5 thoughts on “Small Stream Flybox

  1. I’ve had this niggling idea for a week or two. A wisp of an idea. The sort of idea that is not unlike trying to hold a vapour; you think you have it, but then you don’t.

    I’ve been thinking about fishing only one fly pattern all season.

    Just as I think I’ve held onto the idea, trapped it, got it in a corner it does that vapour thing. I decided to make it one fly of a sensible variety. That is, one dry, one emerger and one nymph. Seems simple enough, but I open my cupped palms and its just not there where I was so certain that I trapped it.

    One of each? It’s not that easy.

    A high riding dry or something spent? I love how a RAB or an Adams sits jauntily on the surface and sort of resonates as it feels the drag at it’s heels. A spent pattern lies there like a corpse just waiting to be languidly absorbed into its maw and on to becoming a tiny component of a trout’s nutritional intake. Hoppers, ants, beetles and other terrestrials behave like the seamen of a reefed schooner in mute panic as they wait for some flotsam to grab hold of in the hope of being delivered to a friendly shore.

    Emergers exist in the very same way as a trout does – on the edge of everything.

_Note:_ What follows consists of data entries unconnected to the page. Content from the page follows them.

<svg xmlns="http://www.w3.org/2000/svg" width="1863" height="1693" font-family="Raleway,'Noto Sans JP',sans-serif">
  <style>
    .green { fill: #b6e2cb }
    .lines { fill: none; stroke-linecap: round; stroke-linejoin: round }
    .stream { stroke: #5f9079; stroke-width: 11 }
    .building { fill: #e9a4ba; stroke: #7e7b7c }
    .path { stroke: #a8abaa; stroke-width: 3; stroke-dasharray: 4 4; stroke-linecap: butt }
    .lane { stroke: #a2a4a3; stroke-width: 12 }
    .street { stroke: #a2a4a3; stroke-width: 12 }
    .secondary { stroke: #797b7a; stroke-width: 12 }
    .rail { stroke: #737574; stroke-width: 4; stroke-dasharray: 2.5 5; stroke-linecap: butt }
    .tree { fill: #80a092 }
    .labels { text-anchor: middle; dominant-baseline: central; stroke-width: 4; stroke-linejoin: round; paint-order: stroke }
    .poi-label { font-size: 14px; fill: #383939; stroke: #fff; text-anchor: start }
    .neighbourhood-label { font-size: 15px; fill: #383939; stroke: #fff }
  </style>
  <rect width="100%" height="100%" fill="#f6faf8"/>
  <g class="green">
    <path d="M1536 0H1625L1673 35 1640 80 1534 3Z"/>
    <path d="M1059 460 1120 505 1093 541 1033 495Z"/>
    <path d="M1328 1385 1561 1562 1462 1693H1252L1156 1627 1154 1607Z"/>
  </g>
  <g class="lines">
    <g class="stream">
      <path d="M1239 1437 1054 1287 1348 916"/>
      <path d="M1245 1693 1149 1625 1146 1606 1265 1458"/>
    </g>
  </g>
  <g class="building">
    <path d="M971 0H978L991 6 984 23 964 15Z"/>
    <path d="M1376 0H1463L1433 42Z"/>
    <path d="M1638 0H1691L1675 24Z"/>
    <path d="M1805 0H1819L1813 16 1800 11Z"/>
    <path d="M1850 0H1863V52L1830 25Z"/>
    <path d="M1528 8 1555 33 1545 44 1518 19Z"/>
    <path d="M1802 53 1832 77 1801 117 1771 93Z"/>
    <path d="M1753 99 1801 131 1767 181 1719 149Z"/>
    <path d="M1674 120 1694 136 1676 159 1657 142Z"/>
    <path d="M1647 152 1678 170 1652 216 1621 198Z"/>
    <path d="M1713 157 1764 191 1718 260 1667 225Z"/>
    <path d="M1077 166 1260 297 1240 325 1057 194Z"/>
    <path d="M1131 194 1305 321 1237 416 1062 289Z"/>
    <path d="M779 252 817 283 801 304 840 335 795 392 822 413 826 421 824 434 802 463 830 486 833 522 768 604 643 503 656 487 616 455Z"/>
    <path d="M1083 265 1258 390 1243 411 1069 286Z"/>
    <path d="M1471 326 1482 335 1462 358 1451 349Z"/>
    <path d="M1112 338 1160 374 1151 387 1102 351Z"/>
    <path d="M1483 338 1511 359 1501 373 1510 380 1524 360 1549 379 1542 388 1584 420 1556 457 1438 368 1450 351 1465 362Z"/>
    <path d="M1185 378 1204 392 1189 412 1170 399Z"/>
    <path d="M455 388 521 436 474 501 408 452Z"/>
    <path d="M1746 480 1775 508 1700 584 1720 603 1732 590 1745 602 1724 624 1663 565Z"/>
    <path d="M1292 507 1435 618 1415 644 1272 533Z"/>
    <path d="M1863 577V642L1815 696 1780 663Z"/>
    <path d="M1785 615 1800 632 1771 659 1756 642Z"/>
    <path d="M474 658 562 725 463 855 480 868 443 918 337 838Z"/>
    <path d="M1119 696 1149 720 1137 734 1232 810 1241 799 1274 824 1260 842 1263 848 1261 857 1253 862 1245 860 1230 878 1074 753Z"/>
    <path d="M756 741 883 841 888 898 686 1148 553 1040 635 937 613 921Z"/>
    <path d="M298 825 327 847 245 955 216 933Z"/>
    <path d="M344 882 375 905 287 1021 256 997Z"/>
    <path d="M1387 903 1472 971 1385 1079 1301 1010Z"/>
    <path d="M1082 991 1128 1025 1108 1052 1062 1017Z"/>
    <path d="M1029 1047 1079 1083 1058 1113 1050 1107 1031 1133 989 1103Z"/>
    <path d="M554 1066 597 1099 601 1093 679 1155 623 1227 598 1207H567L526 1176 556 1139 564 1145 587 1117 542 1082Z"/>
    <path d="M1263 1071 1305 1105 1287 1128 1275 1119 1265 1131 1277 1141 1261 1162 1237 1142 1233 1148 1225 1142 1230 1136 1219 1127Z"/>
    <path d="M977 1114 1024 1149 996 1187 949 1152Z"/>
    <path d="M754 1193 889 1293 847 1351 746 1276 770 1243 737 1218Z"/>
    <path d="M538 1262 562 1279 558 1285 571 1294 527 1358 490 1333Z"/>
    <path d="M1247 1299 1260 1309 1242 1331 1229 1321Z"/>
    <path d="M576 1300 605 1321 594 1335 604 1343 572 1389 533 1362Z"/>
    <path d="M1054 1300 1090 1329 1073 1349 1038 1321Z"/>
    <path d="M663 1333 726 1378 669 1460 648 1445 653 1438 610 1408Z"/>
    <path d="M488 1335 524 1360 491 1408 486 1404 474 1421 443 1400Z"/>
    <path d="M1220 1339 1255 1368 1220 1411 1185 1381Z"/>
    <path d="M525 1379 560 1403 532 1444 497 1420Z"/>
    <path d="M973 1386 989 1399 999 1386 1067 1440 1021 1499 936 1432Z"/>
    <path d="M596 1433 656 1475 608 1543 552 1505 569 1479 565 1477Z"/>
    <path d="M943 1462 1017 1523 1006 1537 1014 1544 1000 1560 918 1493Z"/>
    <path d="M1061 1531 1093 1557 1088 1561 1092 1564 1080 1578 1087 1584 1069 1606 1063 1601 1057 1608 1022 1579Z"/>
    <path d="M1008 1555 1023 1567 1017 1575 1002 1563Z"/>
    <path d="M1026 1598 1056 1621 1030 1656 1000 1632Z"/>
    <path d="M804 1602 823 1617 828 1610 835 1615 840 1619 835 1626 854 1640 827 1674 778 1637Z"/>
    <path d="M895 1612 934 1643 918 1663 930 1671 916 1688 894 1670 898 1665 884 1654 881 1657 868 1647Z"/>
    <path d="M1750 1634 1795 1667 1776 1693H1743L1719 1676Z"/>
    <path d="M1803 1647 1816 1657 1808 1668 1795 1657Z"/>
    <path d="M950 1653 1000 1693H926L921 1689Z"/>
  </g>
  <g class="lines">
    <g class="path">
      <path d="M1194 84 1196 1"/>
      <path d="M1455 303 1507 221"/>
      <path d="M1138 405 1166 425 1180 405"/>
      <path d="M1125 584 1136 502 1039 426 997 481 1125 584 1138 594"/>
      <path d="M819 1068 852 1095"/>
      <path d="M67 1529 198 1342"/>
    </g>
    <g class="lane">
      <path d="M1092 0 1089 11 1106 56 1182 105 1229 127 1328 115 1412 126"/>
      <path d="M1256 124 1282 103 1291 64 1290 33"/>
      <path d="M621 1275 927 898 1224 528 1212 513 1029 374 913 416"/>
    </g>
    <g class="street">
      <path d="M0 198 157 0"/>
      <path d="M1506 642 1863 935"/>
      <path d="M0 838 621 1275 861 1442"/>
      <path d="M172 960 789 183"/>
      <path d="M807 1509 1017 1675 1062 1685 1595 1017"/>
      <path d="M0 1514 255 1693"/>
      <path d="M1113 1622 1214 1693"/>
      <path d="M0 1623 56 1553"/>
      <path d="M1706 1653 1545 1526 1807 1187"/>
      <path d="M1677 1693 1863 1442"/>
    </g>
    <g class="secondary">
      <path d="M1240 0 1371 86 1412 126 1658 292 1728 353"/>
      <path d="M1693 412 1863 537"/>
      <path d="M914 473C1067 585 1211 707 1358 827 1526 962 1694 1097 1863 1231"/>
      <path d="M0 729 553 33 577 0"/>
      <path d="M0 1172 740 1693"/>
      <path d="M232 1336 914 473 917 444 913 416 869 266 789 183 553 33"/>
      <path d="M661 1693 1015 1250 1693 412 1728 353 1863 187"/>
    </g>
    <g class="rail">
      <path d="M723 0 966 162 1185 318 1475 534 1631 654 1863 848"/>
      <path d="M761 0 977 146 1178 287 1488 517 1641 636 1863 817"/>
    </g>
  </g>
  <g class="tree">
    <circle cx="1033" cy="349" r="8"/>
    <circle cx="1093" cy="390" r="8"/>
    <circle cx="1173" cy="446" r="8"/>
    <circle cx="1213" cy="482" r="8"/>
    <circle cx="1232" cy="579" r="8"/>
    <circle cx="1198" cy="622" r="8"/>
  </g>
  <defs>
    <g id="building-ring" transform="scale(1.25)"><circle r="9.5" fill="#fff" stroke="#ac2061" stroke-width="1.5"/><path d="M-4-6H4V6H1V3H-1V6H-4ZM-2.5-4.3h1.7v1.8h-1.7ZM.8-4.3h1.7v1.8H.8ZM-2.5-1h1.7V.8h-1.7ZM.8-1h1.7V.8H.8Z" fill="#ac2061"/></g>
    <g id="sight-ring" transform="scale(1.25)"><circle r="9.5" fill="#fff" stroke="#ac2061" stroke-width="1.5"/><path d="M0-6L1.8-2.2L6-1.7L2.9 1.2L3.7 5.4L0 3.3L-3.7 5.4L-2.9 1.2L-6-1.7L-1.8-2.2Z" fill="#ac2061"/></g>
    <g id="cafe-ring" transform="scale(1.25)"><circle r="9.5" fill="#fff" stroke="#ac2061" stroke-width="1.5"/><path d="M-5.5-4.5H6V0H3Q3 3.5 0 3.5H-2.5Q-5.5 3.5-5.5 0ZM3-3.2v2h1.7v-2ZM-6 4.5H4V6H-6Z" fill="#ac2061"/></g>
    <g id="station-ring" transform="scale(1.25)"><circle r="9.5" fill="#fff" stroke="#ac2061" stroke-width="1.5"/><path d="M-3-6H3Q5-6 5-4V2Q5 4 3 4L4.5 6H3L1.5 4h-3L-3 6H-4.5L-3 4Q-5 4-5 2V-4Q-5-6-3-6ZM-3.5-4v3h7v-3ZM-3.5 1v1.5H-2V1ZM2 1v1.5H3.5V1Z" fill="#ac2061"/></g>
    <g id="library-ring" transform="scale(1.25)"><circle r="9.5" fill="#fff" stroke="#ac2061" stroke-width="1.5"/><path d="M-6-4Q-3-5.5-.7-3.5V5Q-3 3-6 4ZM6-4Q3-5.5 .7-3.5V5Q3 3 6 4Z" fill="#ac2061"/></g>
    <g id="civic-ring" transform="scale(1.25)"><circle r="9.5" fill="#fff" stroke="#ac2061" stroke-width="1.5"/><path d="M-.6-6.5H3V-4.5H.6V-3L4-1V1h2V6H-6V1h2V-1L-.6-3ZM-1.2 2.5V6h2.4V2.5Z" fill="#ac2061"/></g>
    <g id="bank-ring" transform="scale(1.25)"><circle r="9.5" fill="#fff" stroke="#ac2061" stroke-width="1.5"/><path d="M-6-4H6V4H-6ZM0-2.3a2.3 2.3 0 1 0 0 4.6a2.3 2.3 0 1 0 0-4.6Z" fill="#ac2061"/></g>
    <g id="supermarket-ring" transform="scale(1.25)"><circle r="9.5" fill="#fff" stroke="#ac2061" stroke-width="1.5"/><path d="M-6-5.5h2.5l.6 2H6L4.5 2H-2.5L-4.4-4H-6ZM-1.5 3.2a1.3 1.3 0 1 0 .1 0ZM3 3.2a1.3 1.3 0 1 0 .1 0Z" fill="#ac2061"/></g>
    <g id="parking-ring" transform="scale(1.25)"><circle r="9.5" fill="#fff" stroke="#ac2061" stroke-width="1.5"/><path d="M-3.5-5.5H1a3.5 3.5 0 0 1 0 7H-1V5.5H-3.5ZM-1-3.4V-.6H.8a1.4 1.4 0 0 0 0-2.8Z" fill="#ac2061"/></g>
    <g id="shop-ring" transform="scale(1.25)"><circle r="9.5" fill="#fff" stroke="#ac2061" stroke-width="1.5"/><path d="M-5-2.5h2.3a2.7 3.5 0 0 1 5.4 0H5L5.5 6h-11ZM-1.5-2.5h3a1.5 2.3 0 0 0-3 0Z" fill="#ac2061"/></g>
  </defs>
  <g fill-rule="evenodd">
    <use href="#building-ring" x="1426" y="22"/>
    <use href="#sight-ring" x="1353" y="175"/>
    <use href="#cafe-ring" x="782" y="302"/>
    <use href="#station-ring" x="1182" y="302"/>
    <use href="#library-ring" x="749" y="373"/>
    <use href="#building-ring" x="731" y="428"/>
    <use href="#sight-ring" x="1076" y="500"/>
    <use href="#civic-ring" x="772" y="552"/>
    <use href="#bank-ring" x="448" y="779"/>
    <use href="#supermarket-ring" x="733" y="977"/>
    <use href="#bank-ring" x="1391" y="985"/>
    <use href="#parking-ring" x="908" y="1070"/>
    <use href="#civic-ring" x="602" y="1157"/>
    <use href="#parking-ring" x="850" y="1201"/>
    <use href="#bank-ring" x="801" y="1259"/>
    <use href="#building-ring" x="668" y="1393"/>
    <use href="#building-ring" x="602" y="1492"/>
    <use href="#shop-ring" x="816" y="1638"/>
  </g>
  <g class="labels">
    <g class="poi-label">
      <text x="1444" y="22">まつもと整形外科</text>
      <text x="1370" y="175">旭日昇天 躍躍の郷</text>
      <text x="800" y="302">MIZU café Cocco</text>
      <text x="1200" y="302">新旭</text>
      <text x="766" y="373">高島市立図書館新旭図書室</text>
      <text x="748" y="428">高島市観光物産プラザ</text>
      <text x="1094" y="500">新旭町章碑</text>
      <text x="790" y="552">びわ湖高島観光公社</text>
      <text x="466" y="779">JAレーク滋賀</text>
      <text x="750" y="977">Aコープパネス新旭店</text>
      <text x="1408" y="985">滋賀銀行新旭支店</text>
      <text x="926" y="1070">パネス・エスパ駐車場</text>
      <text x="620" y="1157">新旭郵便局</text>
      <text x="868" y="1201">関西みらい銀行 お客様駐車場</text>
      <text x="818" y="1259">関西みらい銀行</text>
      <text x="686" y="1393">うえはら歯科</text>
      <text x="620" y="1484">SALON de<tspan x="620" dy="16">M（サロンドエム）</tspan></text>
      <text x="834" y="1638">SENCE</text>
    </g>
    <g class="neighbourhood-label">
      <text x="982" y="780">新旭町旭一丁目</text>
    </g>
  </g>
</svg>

They float in the meniscus that separates one distinct world with another as they either take that first step into the ether or lie crippled in their effort to shrug off one existence for another.

    The nymphs and the massive range of invertebrates that we so easily lump into this category with scant regard to their species are increasingly interesting to me. They scuttle about in their homes of sand grains and twigs, or they cling to rocks, swim freely and badly or just do the sort of things that only they know until, like a silent army, the order is given and they move in the safety of numbers to cross the bar between their watery atmosphere and ours.

    Carry one box?

    In the words of Eliza Doolittle “not bloody likely!”


      1. Ha ha ha. You must be nuts. But I carried five boxes last season. Silly. It’s like a comfort blanket, they settle the anxiety.

        Besides, we need to test that glass on a variety of bugs.

        Keeping writing bud. I’m enjoying it and I know I’m not alone in that.


  2. Well written Doc. I honestly can say i sit with the same problem. I tie flies. A shit load of flies and once i convince myself i do have enough Terreblance , Roberts or Brigg will post a fly and i convince myself i need it. So it’s back to the vice. Unfortunateley as you know in our groups we have a fly thief of some ethnic origin. So my fulled to the brim fly boxes never stay full, even before i hit the stream. But i don’t care. I’m glad that they like it and gives me reason to tie more flies.
    We’ll i look forward to another season on the river with you okes and more banter and leg pulling. Let’s just leave the bum rubs at home.